Struggle with Nature, so central to Summer, is a theme absent from Autumn. Having achieved a temporary victory by harnessing Nature’s power, man may now enjoy the spoils (crops, ale, wild animals to be killed) in untroubled leisure. Selfish indulgence is hinted at both in the sonnet – which eschews the idea, present in Spring, that Nature ought gratefully to be honored – and in music that concentrates on carousel and sport. Only the quarry experiences struggle, but the single phrase devoted to its distress and pain is mere tokenism – albeit nicely timed for the cadenza – in Vivaldi’s picture of the pursuit of pleasure. It is no coincidence that Autumn elicits from the soloist the Seasons’ most sustained displays of extrovert virtuosity, for in this way man’s brash confidence is superimposed on our perception of depicted events.


The first movement manages to convey crudeness with artful grace, initially in a repetitive ritornello of primitive’ harmony and a similar first solo rooted to the steps of the peasants’ dance. Thereafter, Vivaldi’s structural game-plan – increasing musical volatility to reflect increasing inebriation – is more subtle than it might at first sight appear. Timed with the drunkard’s first serious totter (bar 41), the first change of key is not the normal step to the dominant but the beginning of a radical modulation – to G minor, with its overtones of impending disaster.
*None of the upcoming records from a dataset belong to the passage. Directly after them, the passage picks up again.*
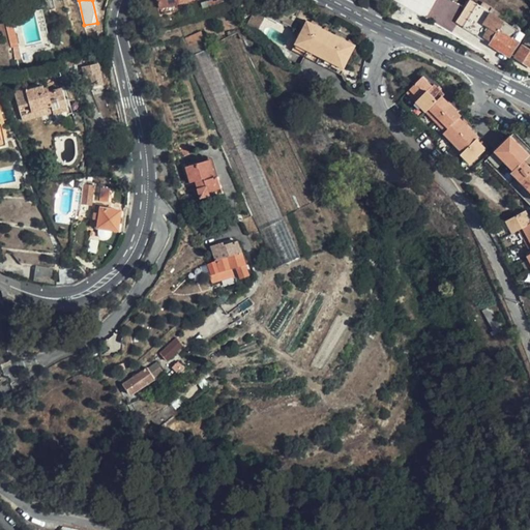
[(167,0),(170,12),(181,9),(180,2),(190,0),(189,0),(167,0)]
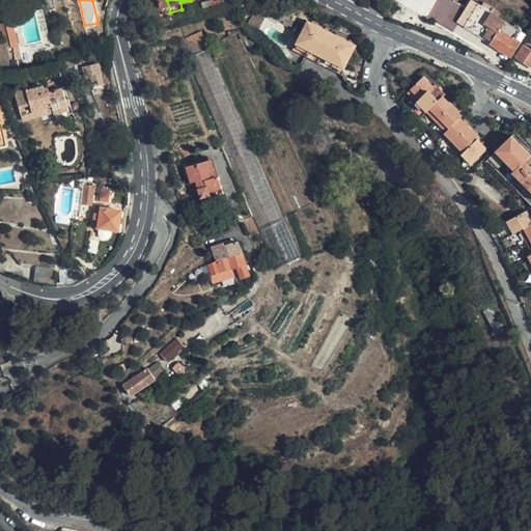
[(395,0),(426,18),(437,0),(395,0)]
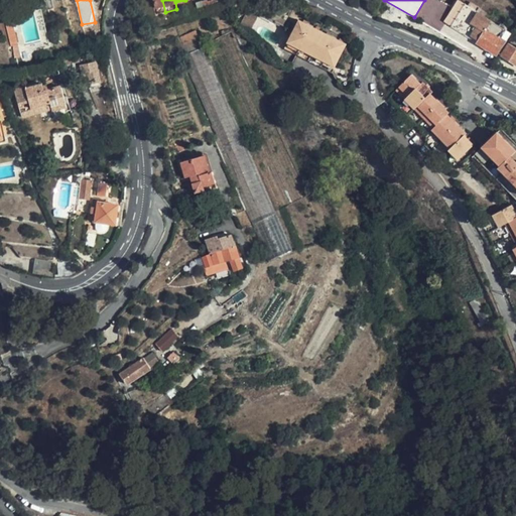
[(450,26),(497,55),(507,40),(500,36),(505,28),(466,4),(459,0),(457,0),(443,22),(450,26)]
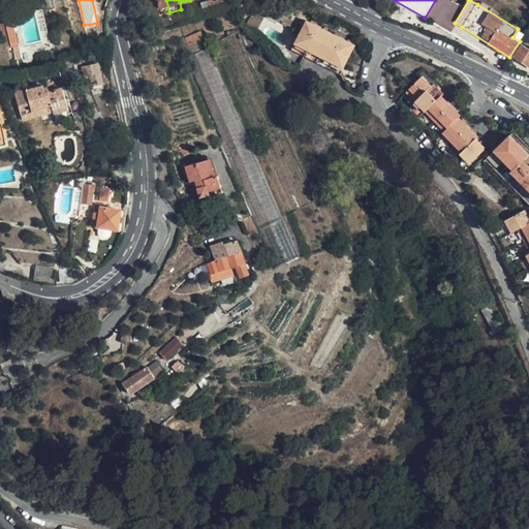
[(2,10),(4,19),(12,17),(10,8),(2,10)]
The movement’s second phase thus arrives early as if the sudden onset of drunkenness comes as a shock to both inebriate and bystander. Already dangerously wayward, the music’s behavior now takes on a drunk’s capacity for self-delusion: an assured (but premature) return to the tonic key in bars 72-4, followed by a convincing lunge (in the wrong place) to the dominant. From there, the penultimate ritornello restores F major in a welter of new syncopation as the dance dissolves into an unreal, spinning world. With the sound of merry-making retreating to the background (violin parts, bars 97-105), the wretched man’s stupor finally induces sleep.

While the sonnet would have us believe that the season’s fresh air gently ‘invites’ the peasants to sweet slumber, the slow movement’s caption ‘Ubriachi dormienti‘ (sleeping drunks) leaves us in no doubt of the true cause. This slumber, after all, is not so very sweet. With frequent dissonance, unpredictable phrasing and extreme tonal dislocation, the Adagio seems rather to represent the fits and starts of confused dreams, and was appropriately reused later in a ghostly context as the movement called ‘Il sonno’ (Sleep) in two versions of La none (RV 104 and 439). Like the motif in Summer identified as y, the principal figure evokes an uneasy, troubled sense. An association between sleep and terrors is implicit, indeed, in the figure’s recurrence in ‘Sonno, se pur sei sonno e non orrore‘ sung by the imprisoned Manlius at the beginning of Act III of Tito Manlio RV 738 (1719). Even the rare direction ‘Il cembalo arpeggio‘ might indicate that the drunks are in need of relief; in Act I scene 10 of Dorilla in Tempe RV 709, harpsichord arpeggiation is similarly called for when Dorilla begs the gods for pity.

The finale, subtitled ‘La caccia‘, is a tour de force that perfectly reflects a vigorous outdoor romp. Possessing the common denominator of progressive animation though its episodes, it complements the first movement through parody to some extent. The peasants’ crudeness translates into the presumably genteel skill of the hunters, the antics and danger of the drunk into those of the quarry. Even the first solo resembles that of the earlier movement in its formality and harmonic style, with double-stopped figures derived from the ritornello. As is customary in a movement’s central phase, the band contributes important phrases of articulation in the form of bursts of gunfire (bars 82-6/242-6 and 92-6/252-6) – in demisemiquavers that signal both the musical climax and the animal’s demise.